----- TASK MATERIAL -----
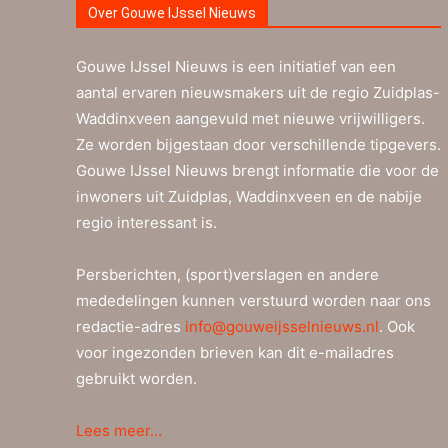
Over Gouwe IJssel Nieuws
Gouwe IJssel Nieuws is een initiatief van een
aantal ervaren nieuwsmakers uit de regio Zuidplas-
Waddinxveen aangevuld met nieuwe vrijwilligers.
Ze worden bijgestaan door verschillende tipgevers.
Gouwe IJssel Nieuws brengt informatie die voor de
inwoners uit Zuidplas, Waddinxveen en de nabije
regio interessant is.
Persberichten, (sport)verslagen en andere
mededelingen kunnen verstuurd worden naar ons
redactie-adres
info@gouweijsselnieuws.nl
. Ook
voor ingezonden brieven kan dit e-mailadres
gebruikt worden.
Lees meer…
-----
* _GOAL OF THE EXERCISE_
An exact repeat of the listing above, pictures excluded, is the answer.

* _YOUR RESPONSE_
Over Gouwe IJssel Nieuws
Gouwe IJssel Nieuws is een initiatief van een
aantal ervaren nieuwsmakers uit de regio Zuidplas-
Waddinxveen aangevuld met nieuwe vrijwilligers.
Ze worden bijgestaan door verschillende tipgevers.
Gouwe IJssel Nieuws brengt informatie die voor de
inwoners uit Zuidplas, Waddinxveen en de nabije
regio interessant is.
Persberichten, (sport)verslagen en andere
mededelingen kunnen verstuurd worden naar ons
redactie-adres
info@gouweijsselnieuws.nl
. Ook
voor ingezonden brieven kan dit e-mailadres
gebruikt worden.
Lees meer…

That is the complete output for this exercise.